◆ **ZU ERLEDIGEN**
Geben Sie sämtliche folgenden Einträge Zeile für Zeile wortgetreu wieder.

◆ **BEREITGESTELLTE ANGABEN**
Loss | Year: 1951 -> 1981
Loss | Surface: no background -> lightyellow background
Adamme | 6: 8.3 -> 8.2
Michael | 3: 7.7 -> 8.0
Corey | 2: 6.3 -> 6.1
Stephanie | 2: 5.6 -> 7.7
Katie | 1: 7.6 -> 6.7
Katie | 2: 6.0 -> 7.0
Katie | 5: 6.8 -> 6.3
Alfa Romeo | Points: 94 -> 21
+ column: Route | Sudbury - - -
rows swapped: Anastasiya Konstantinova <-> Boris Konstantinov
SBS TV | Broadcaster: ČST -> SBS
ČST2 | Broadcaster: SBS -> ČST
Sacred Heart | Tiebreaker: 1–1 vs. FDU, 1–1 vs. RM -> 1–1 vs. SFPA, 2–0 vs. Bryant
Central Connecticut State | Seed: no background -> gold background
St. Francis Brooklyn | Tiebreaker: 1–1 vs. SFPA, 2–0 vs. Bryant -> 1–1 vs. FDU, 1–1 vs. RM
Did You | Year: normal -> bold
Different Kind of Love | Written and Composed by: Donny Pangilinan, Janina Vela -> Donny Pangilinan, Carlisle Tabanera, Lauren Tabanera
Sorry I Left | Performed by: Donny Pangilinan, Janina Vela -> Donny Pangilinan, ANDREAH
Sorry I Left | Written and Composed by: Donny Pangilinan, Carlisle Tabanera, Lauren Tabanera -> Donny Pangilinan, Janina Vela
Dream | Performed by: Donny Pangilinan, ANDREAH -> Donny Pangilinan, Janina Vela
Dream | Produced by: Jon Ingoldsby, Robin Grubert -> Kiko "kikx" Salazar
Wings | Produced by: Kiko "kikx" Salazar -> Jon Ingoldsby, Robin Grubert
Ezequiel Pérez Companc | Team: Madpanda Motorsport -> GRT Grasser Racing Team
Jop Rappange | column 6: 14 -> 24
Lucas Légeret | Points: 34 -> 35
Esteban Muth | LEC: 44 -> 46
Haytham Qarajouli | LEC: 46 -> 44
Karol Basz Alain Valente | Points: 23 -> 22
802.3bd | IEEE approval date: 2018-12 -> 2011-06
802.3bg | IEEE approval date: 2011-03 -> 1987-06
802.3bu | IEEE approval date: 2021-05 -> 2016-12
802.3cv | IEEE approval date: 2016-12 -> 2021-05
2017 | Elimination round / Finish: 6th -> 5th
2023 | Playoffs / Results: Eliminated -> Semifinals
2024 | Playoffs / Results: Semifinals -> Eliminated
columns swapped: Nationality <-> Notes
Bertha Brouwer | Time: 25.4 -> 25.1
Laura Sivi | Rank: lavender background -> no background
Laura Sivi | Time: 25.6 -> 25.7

◆ **ANTWORT FOLGT**
Loss | Year: 1951 -> 1981
Loss | Surface: no background -> lightyellow background
Adamme | 6: 8.3 -> 8.2
Michael | 3: 7.7 -> 8.0
Corey | 2: 6.3 -> 6.1
Stephanie | 2: 5.6 -> 7.7
Katie | 1: 7.6 -> 6.7
Katie | 2: 6.0 -> 7.0
Katie | 5: 6.8 -> 6.3
Alfa Romeo | Points: 94 -> 21
+ column: Route | Sudbury - - -
rows swapped: Anastasiya Konstantinova <-> Boris Konstantinov
SBS TV | Broadcaster: ČST -> SBS
ČST2 | Broadcaster: SBS -> ČST
Sacred Heart | Tiebreaker: 1–1 vs. FDU, 1–1 vs. RM -> 1–1 vs. SFPA, 2–0 vs. Bryant
Central Connecticut State | Seed: no background -> gold background
St. Francis Brooklyn | Tiebreaker: 1–1 vs. SFPA, 2–0 vs. Bryant -> 1–1 vs. FDU, 1–1 vs. RM
Did You | Year: normal -> bold
Different Kind of Love | Written and Composed by: Donny Pangilinan, Janina Vela -> Donny Pangilinan, Carlisle Tabanera, Lauren Tabanera
Sorry I Left | Performed by: Donny Pangilinan, Janina Vela -> Donny Pangilinan, ANDREAH
Sorry I Left | Written and Composed by: Donny Pangilinan, Carlisle Tabanera, Lauren Tabanera -> Donny Pangilinan, Janina Vela
Dream | Performed by: Donny Pangilinan, ANDREAH -> Donny Pangilinan, Janina Vela
Dream | Produced by: Jon Ingoldsby, Robin Grubert -> Kiko "kikx" Salazar
Wings | Produced by: Kiko "kikx" Salazar -> Jon Ingoldsby, Robin Grubert
Ezequiel Pérez Companc | Team: Madpanda Motorsport -> GRT Grasser Racing Team
Jop Rappange | column 6: 14 -> 24
Lucas Légeret | Points: 34 -> 35
Esteban Muth | LEC: 44 -> 46
Haytham Qarajouli | LEC: 46 -> 44
Karol Basz Alain Valente | Points: 23 -> 22
802.3bd | IEEE approval date: 2018-12 -> 2011-06
802.3bg | IEEE approval date: 2011-03 -> 1987-06
802.3bu | IEEE approval date: 2021-05 -> 2016-12
802.3cv | IEEE approval date: 2016-12 -> 2021-05
2017 | Elimination round / Finish: 6th -> 5th
2023 | Playoffs / Results: Eliminated -> Semifinals
2024 | Playoffs / Results: Semifinals -> Eliminated
columns swapped: Nationality <-> Notes
Bertha Brouwer | Time: 25.4 -> 25.1
Laura Sivi | Rank: lavender background -> no background
Laura Sivi | Time: 25.6 -> 25.7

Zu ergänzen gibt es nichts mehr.